When Riaan Steenkamp joined the faculty of the University of Namibia in 1994, the university was new and the country had only recently won its independence. Although Steenkamp started his scientific career with plans to have an active research program in space science, the confluence of new beginnings made it difficult to acquire the funding and computer power he needed. "It was very difficult for people to build prolific research careers, and some of the people that were recruited from abroad saw how difficult it was to do research and they then left," Steenkamp says.

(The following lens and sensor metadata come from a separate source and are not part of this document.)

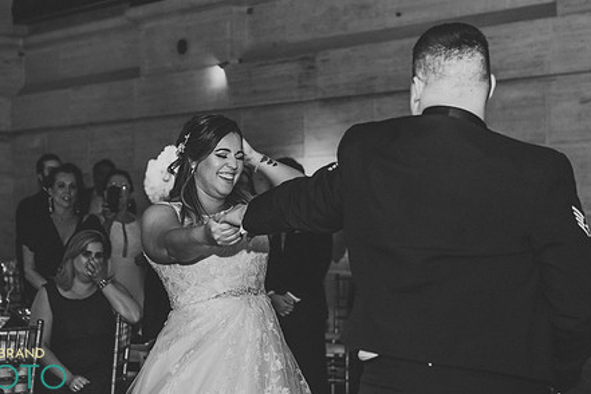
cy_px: 169
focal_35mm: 83
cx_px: 217
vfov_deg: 16.4
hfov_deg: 24.4
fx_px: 1362
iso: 500
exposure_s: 1/60
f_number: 3.5
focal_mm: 60
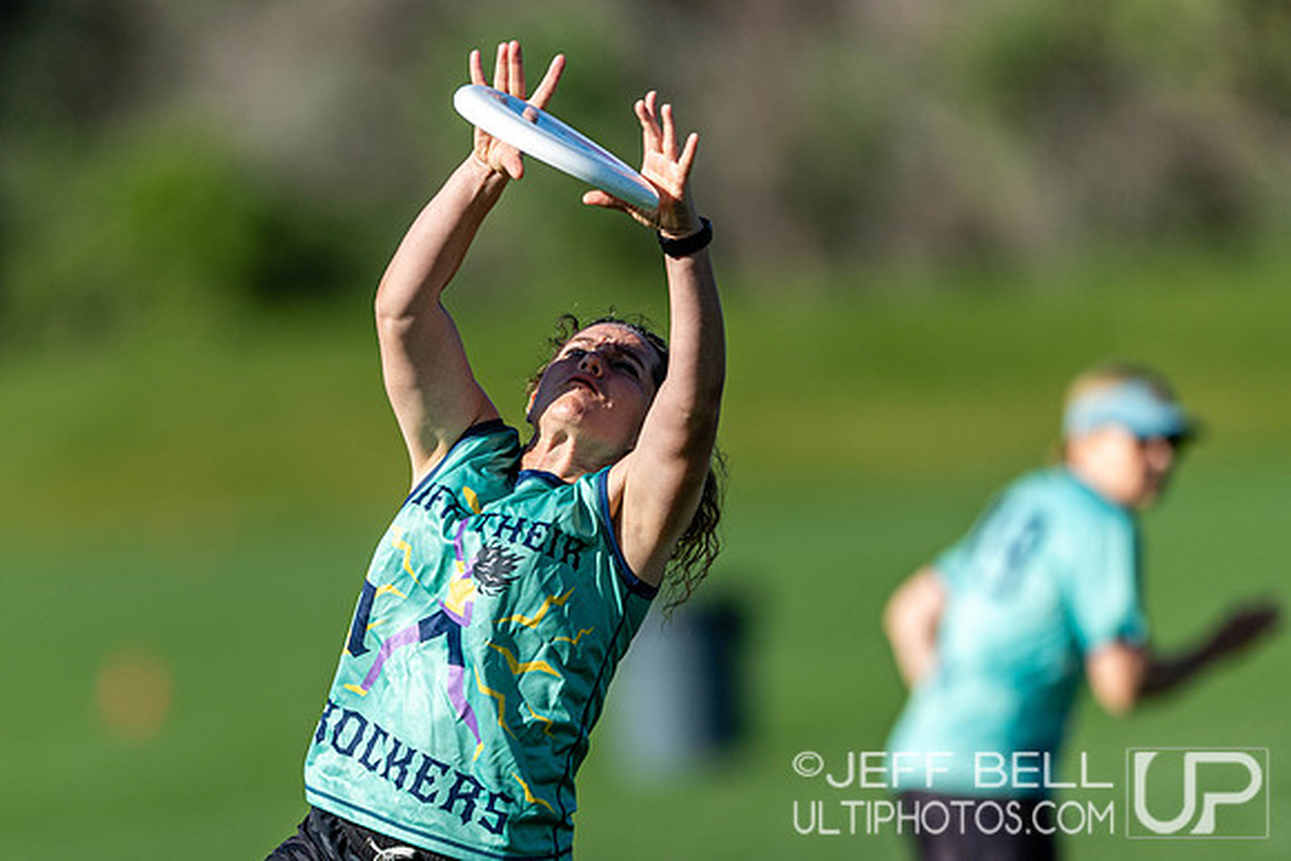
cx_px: 410
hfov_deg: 3.2
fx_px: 23375
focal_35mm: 652
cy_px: 606
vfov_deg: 2.1
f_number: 2.8
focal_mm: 400
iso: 100
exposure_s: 1/2500
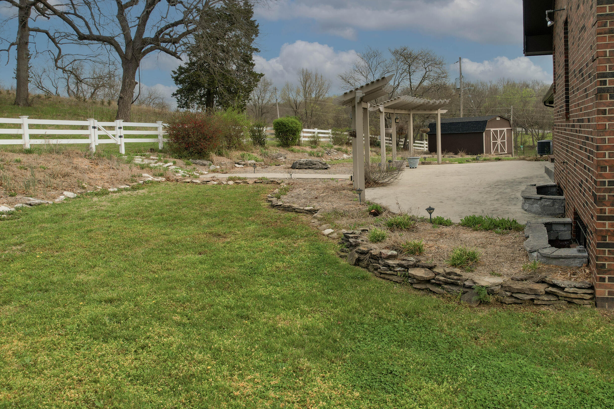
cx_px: 348
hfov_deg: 67.1
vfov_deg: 47.8
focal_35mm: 27
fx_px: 461
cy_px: 171
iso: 110
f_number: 2.8
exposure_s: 1/1000
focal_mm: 8.38
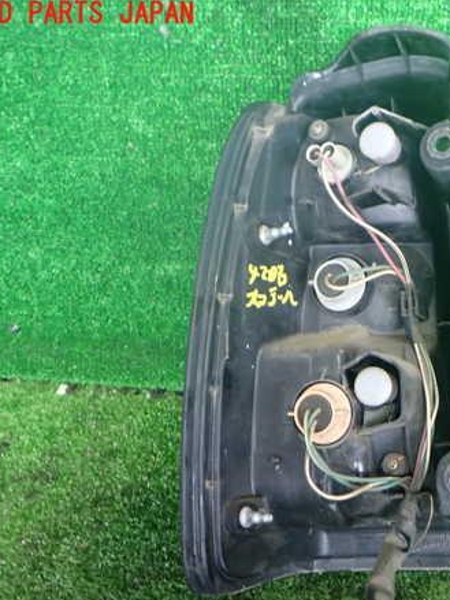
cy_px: 305
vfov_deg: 45.8
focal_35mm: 41
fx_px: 711
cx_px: 356
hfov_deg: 34.1
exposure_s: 1/30
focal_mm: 5.4
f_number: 2.3
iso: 320
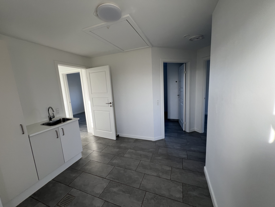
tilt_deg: -8.8
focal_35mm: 13
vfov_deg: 89.9
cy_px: 104
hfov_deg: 106.2
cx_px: 138
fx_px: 103
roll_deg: +4.5
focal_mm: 1.57
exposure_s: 1/99
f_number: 1.8
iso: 64
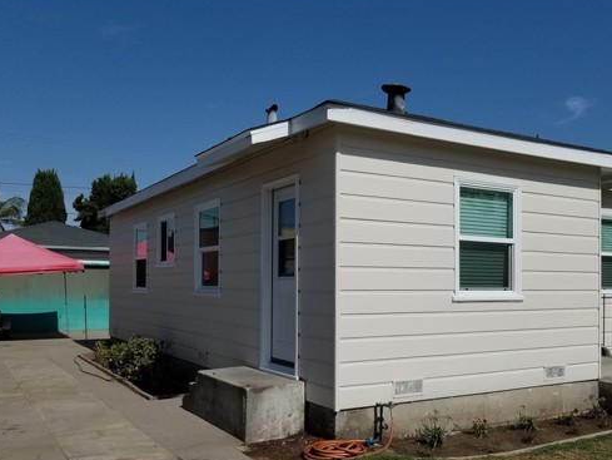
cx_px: 353
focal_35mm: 34
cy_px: 288
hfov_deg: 53.7
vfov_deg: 41.5
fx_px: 601
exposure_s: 1/7792
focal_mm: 4.25
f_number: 1.7
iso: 50
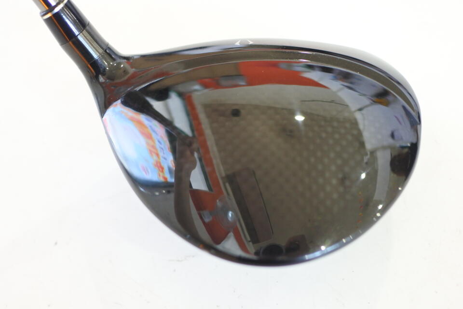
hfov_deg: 40.3
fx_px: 630
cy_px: 154
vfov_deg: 27.5
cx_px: 232
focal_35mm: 49
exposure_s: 1/125
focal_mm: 18.5
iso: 800
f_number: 2.2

Born and raised in Namibia, Steenkamp decided to dig in and focus on education, because "that's where the need was." Now a faculty member in the Department of Physics at the University Namibia, he spends most of his time teaching courses such as classical mechanics, plasma physics, and astrophysics. He also teaches research methodology and the philosophy of science.
"I like Namibia. The place is really in my blood." -- Riaan Steenkamp
"I like Namibia. The place is really in my blood," Steenkamp says. His family roots go back nearly a century, and he enjoys the spectacular views of the countryside. He also loves the upward view: The high plateau in southwest Namibia offers a clear, unobstructed view of the sky. In the late 1990s, when a German delegation came to Namibia to investigate possible sites to build an observatory, Steenkamp lobbied to have it placed on Namibian soil.
Namibia is now home to the High Energy Stereoscopic System (HESS). The telescope array, situated on a high plateau in southwest Namibia, is about 100 kilometers from the university. The HESS array is designed to detect very-high-energy gamma rays from space and collide with gases high in Earth's atmosphere to produce subatomic particles that radiate blue light, called Cherenkov radiation. HESS detects this blue light, and its intensity and direction reveal the energy and position of the gamma ray sources, which include some of the most powerful objects and violent events in the universe, including neutron stars, black holes, and cosmic rays.
Steenkamp is one of about 150 researchers connected to the HESS observatory, where he serves as head of the Namibian group. Through the years, he has studied cosmic-ray transport in the heliosphere. He is now working to develop a computational model to describe the acceleration of particles in supernova remnants.
Those studies are in an early stage. Steenkamp is still lobbying to get funds and more powerful computers on Namibian soil so that he can do his simulation work from his office.
"One of the biggest challenges in doing research in Namibia is that we do not yet have a national funding agency for research," he says. The government's national commission is currently working to create such an agency, and Steenkamp hopes that it will be created in the next year or two.
Looking ahead, Steenkamp plans to lobby to bring the next-generation telescope, called the Cherenkov Telescope Array, to Namibia. He hopes it will serve as a catalyst to start a small -- "or maybe not so small" -- astrophysics/astronomy group at the University of Namibia. "I see my contribution to science in Namibia as helping to establish Namibia as an astronomy destination," he says. "I'm working towards that."